Premier Wynne blocks Toronto’s plan for road tolls

Jan 27, 2017 | News

Ontario Premier Kathleen Wynne speaking at York Regional Transit’s depot in Richmond Hill Friday. (Tyler Hehn)

By: Hayley Michaud with files from: Reagan McSwain, Victoria Sheba, Tyler Hehn, Robert Williamson and Lindsay Newman

Ontario Premier Kathleen Wynne said Friday that her government will not support Toronto’s plan to impose road tolls on the Gardiner Expressway and the Don Valley Parkway.

“The province is not supporting plans for municipal road tolls at this time,” the premier said in a written statement, quashing a plan Toronto Mayor John Tory has been working on for months.

Instead of allowing the road tolls, Wynne’s government is doubling the municipal share of the existing provincial gas tax.

Wynne is promising that by 2022 the municipal share will increase to 4 per cent from 2, with an average yearly increase of .5 per cent.

The premier promised this would not increase the price of gas at the pumps.

Overall it will mean $31.5 billion dollars for transit infrastructure across Ontario.

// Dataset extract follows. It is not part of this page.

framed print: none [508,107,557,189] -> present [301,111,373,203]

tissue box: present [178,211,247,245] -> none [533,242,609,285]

“People in communities across Ontario can’t afford to waste time stuck in traffic — we all need better options to get to work and home to our families sooner,” said Wynne, during the news conference at the York Regional Transit depot in Richmond Hill.

“Certain conditions must be in place,” Wynne elaborated, saying that for her to allow tolls,  that would give commuters the option to use the toll roads or take an alternate route.

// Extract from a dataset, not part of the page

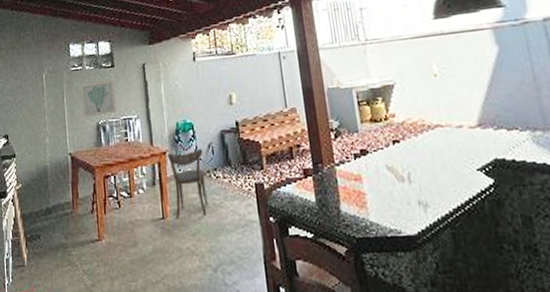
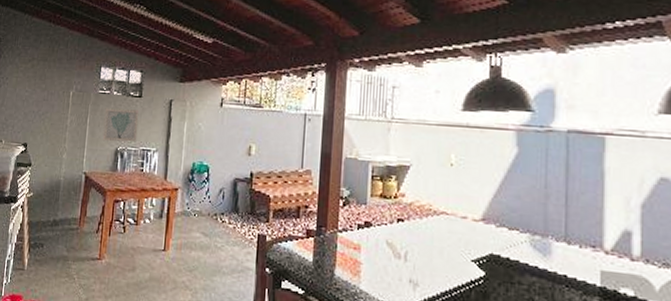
dining chair: present [167,149,208,219] -> none [177,190,214,255]

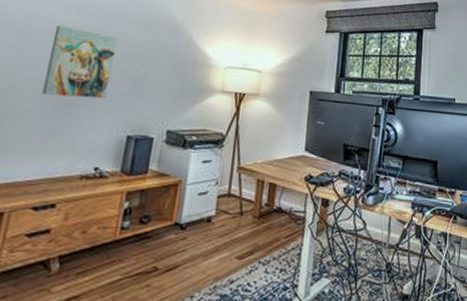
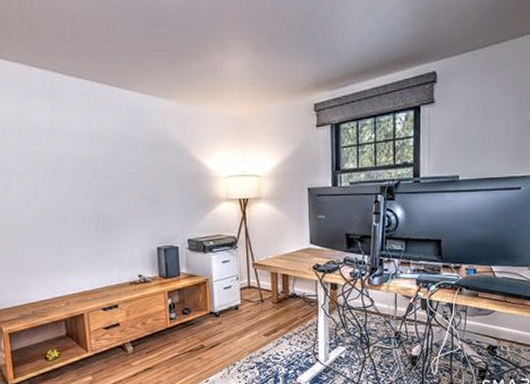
wall art: present [42,26,117,99] -> none [77,160,133,221]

Minister of Transportation Steven Del Duca also spoke during the news conference and said, “by modernizing Ontario’s gas tax program we are helping municipalities improve their local transit service so people can easily get where they need to be.”

“That (denying tolls) is something that is not going to allow us to move forward in the way that we need,” Mayor John Tory said in a separate news conference Friday at city hall.

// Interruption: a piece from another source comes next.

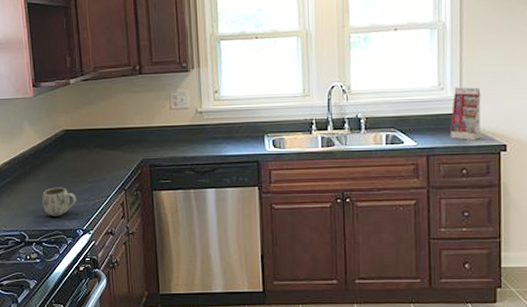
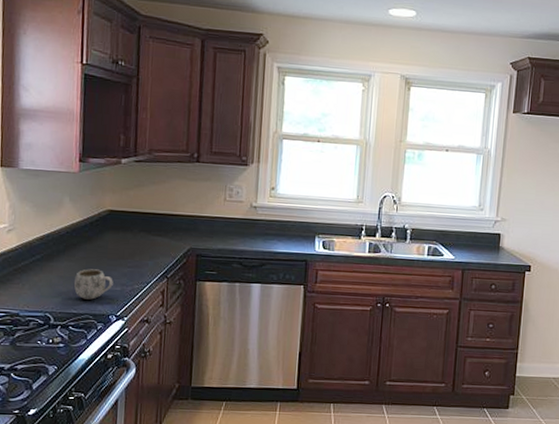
gift box: present [450,86,481,140] -> none [485,209,514,259]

He remained positive towards Wynne saying “my relationship with Premier Wynne is a strong and open relationship.”

Tory, however, appeared frustrated while taking questions and said, “if they want to adopt a regime that sort of says we’re not allowed to raise money in this way or that way then we expect they be forthcoming with a lot more money.”

In November, Tory announced the plan to introduce road tolls to address what he called a growing traffic nightmare.

“The number one fix is to give more people transit options so they can get out of their cars,” he said.

“If we are going to tame the traffic beast, especially in light of our expected growth, it means starting to collect funds today for crucially needed transit for tomorrow.” Tory continued.

The toll would have helped lift the burden off Toronto taxpayers who were essentially paying higher taxes so subsidize commuters from outside the city.